A visiting British woman considered illegally importing drugs bought online to avoid paying more than $2000 to legally access two abortion pills.
The 27-year-old, who RNZ has agreed not to name, has been in New Zealand since December on a working holiday visa.
She says her insurance does not cover the cost of an abortion, which she was told by a GP would be about $2300.
A medical abortion, which involves taking two pills 48 hours apart, is free for New Zealand residents. But by law, it requires sign-off by two specialised doctors called certifying consultants. Scans and tests are also required, and the patient must be at an abortion clinic when the pills are taken.
The woman says she was about three weeks pregnant, due to contraception failure, when she visited a GP to ask for a referral to an abortion provider. She was told by the doctor that the two pills - which cannot be prescribed by a GP - would cost $1827.33.
She was also quoted $240 for an ultrasound, $46 for a smear, $57 for a chlamydia and gonorrhea test, and additional fees for spending the day at a clinic. The GP appointment cost $105, and there would be an extra charge for a pregnancy test before she could be referred to a certifying consultant.
"I told her my situation and that I couldn't afford it, and asked if there was anything I could do. She was really rude, actually. She laughed a little and pointed at this hand-scribbled bit of paper with all the prices on that she'd already wrote down."
The woman said she was "in a state" immediately after the appointment.
"I felt worse than I ever have done… This is really hard, I don't know what to do. I'm now five weeks pregnant and I'm stuck. I can't believe how difficult it is."
She looked into the possibility of flying back to the UK, or to Australia or Thailand to access an abortion.
"And then I was looking online for other ways to do it, and find alternative drugs, which is just scary as hell. I was going to buy them. I was ready to actually buy the pills," she said.
She feared that medicine bought online could be dangerous and might put her fertility at risk.
"It's so scary. I do want a baby in the future. I don't want to jeopardise that."
It is illegal to import abortion pills mifepristone and/or misoprostol bought online.
Last year, 39 "kits" containing the medicines were seized at the border .
Risks associated with taking the medicine without a scan include potentially fatal bleeding.
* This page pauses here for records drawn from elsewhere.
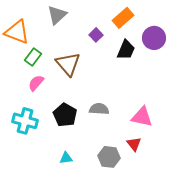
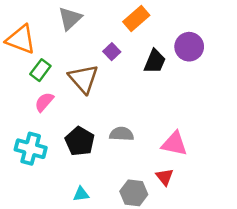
orange rectangle: (123, 18) -> (136, 18), moved
purple square: (96, 35) -> (112, 52), moved

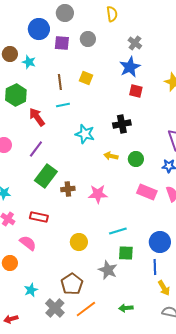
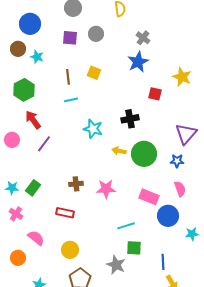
blue circle: (39, 29) -> (30, 24), moved
red square: (136, 91) -> (155, 94), moved
red arrow: (37, 117) -> (33, 120), moved
green circle: (136, 159) -> (144, 154), size x1.6
green rectangle: (46, 176) -> (33, 188), moved, size x0.7
pink rectangle: (147, 192) -> (149, 197), moved
red rectangle: (39, 217) -> (65, 213), moved
yellow circle: (79, 242) -> (70, 250), moved
blue circle: (160, 242) -> (168, 216), moved

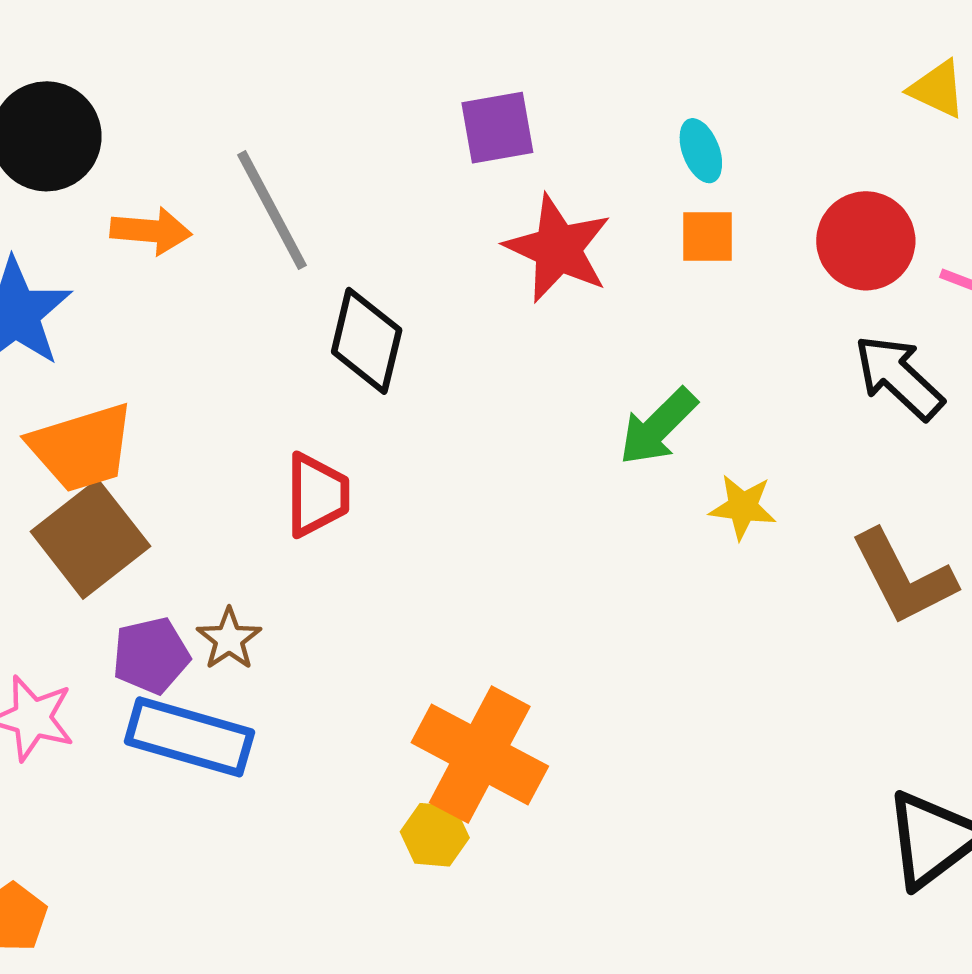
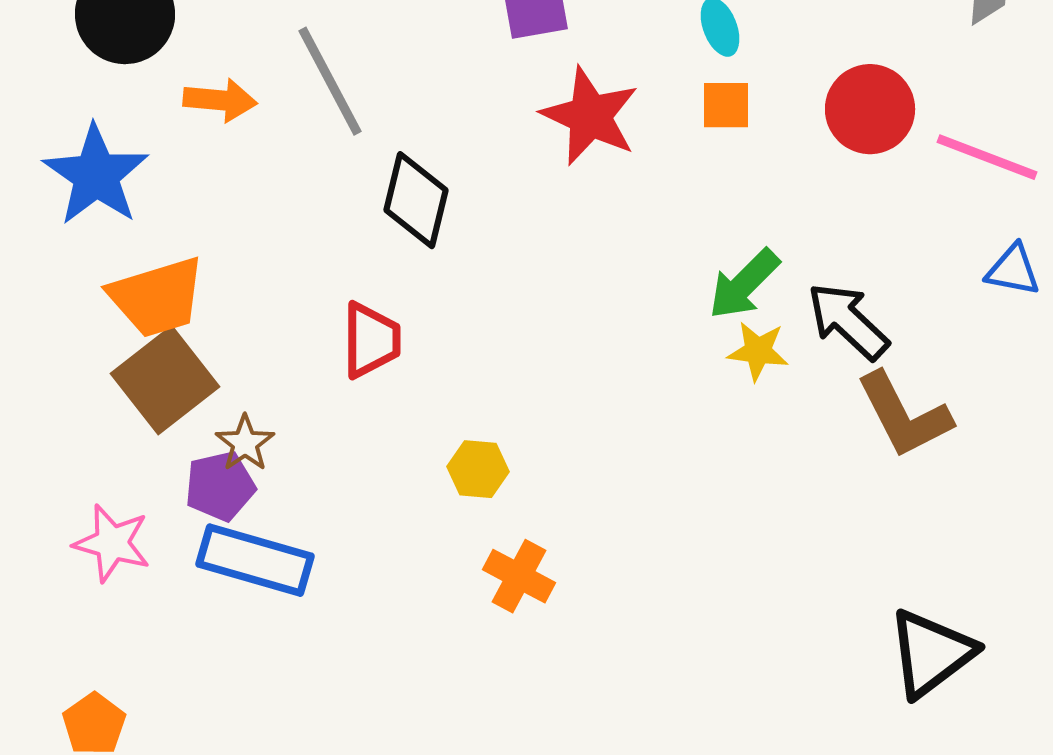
black arrow: (899, 377) -> (848, 321), moved
green arrow: (658, 427) -> (744, 284), moved
brown star: (229, 639) -> (245, 443), moved
orange cross: (480, 754) -> (519, 576), size x0.6
yellow hexagon: (435, 835) -> (478, 469), moved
Women more than 10 weeks pregnant also put themselves at risk by taking the pills, and if only one pill is taken, foetal abnormalities are possible.
Eventually, the 27-year-old emailed the organisation Women on Web, a charity set up to help people access safe abortions in countries where the procedure is restricted.
"They help women who live in third world countries and places where safe abortion isn't available, and I'm emailing about New Zealand, so that was kind of embarrassing," the woman said.
Through Women on Web, she was put in touch with ALRANZ, Abortion Reform Aotearoa, which has set up a Givealittle page and raised nearly $1000 for the woman so far.
She said she was pleased, but felt like "a bit of a pain in the arse".
"I didn't expect anything, and they're helping me to try raise the money."
Compared to abortion law in the UK, the New Zealand law was "ridiculous", she said.
"It's a modern society in New Zealand so why is it not like the UK? We should have the right to make decisions about our own body."
Under New Zealand abortion law, which is more than 40 years old, abortion is classified as a criminal, rather than a health issue.
The procedure can only be approved by two certifying consultants if a woman's physical or mental health is in danger, or if the child would be born severely disabled.
Contraception failure is not a grounds for approval.
In October last year, the Law Commission presented Justice Minister Andrew Little with three options for taking abortion out of the Crimes Act.
The alternative approaches include: no statutory test for an abortion to take place (model A); a statutory test performed by one health practitioner (model B); and a statutory test performed only after 22 weeks of pregnancy (model C).
Model A would remove the requirement for approval by two certifying consultants, thereby reducing the cost of the procedure to non-residents as well as the taxpayer.
Cabinet is currently considering a law change, with Mr Little telling reporters there were "very active discussions going on between the governing parties at the moment".
He hoped to have a decision by Cabinet in the next three to four weeks.